**Provided data:**
▬▬▬▬▬▬

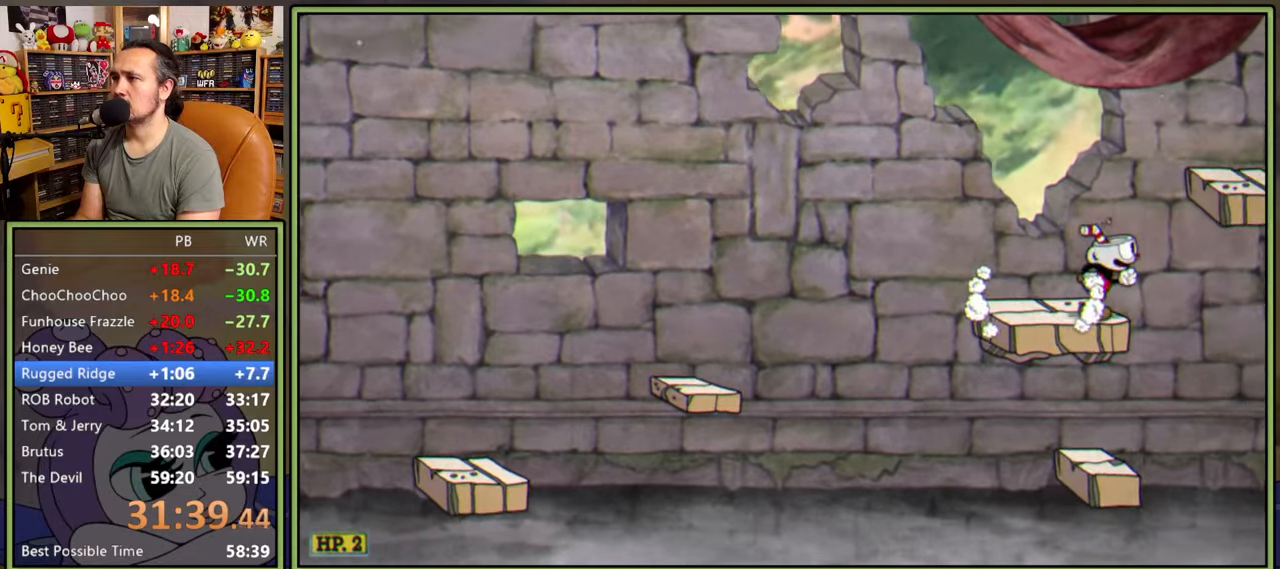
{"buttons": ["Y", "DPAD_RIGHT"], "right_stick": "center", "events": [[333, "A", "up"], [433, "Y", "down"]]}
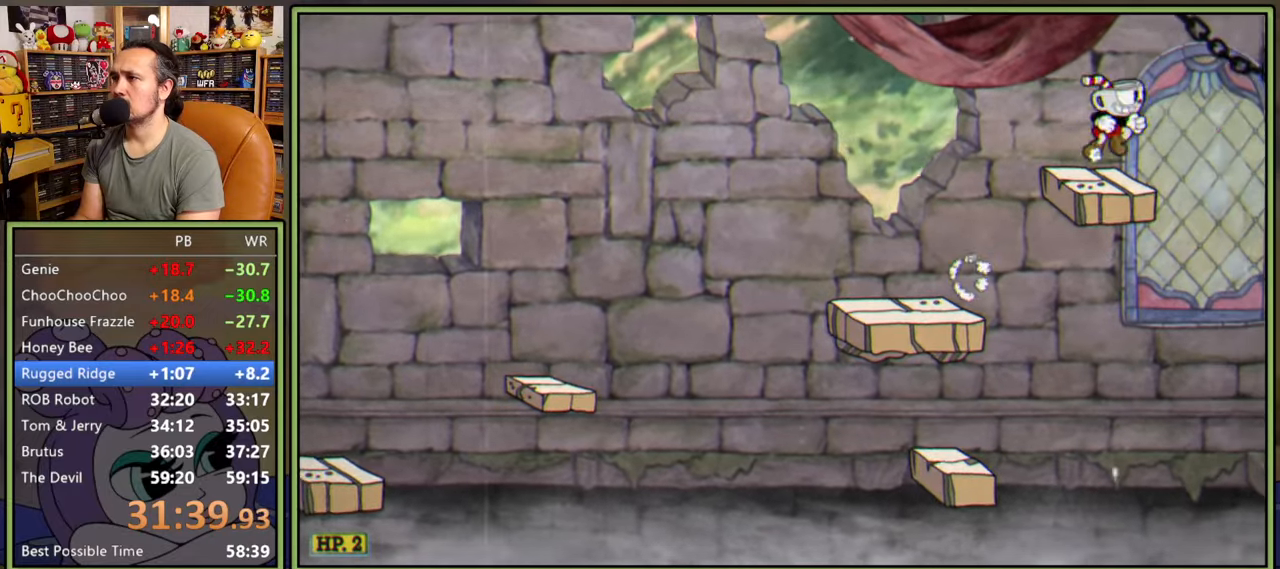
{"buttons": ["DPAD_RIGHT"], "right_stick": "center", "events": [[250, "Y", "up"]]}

▬▬▬▬▬▬

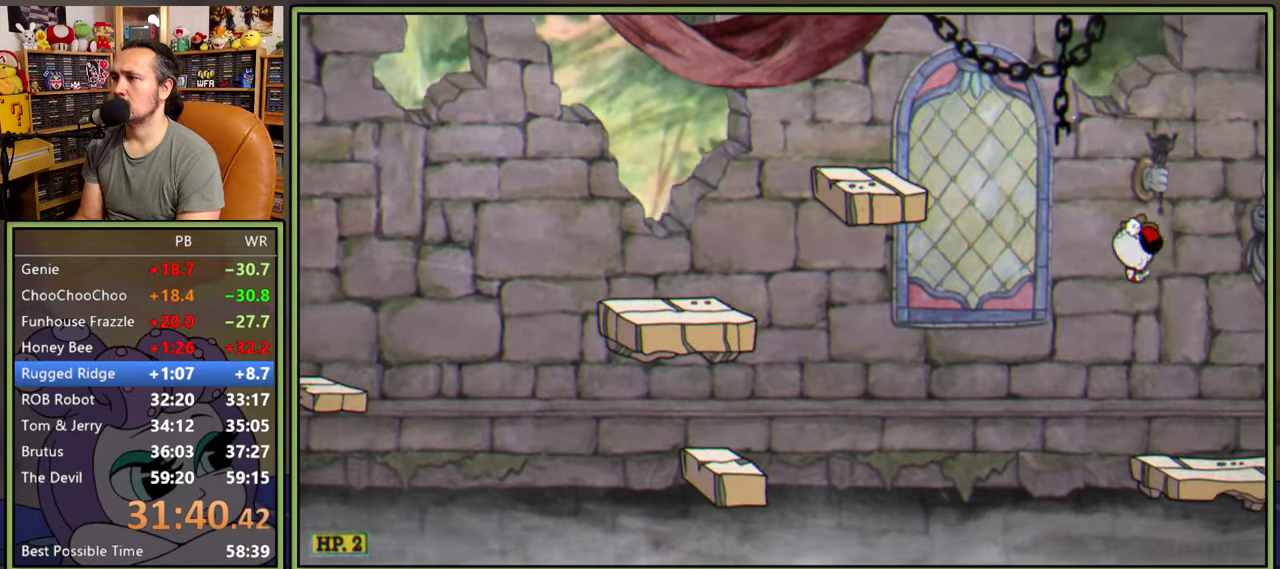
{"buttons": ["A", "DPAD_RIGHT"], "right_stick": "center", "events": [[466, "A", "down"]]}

▬▬▬▬▬▬

**Exercise description:**
Where in the records above does the word "down" appear? Copy each line that holds it.

**Answer box:**
{"buttons": ["Y", "DPAD_RIGHT"], "right_stick": "center", "events": [[333, "A", "up"], [433, "Y", "down"]]}
{"buttons": ["A", "DPAD_RIGHT"], "right_stick": "center", "events": [[466, "A", "down"]]}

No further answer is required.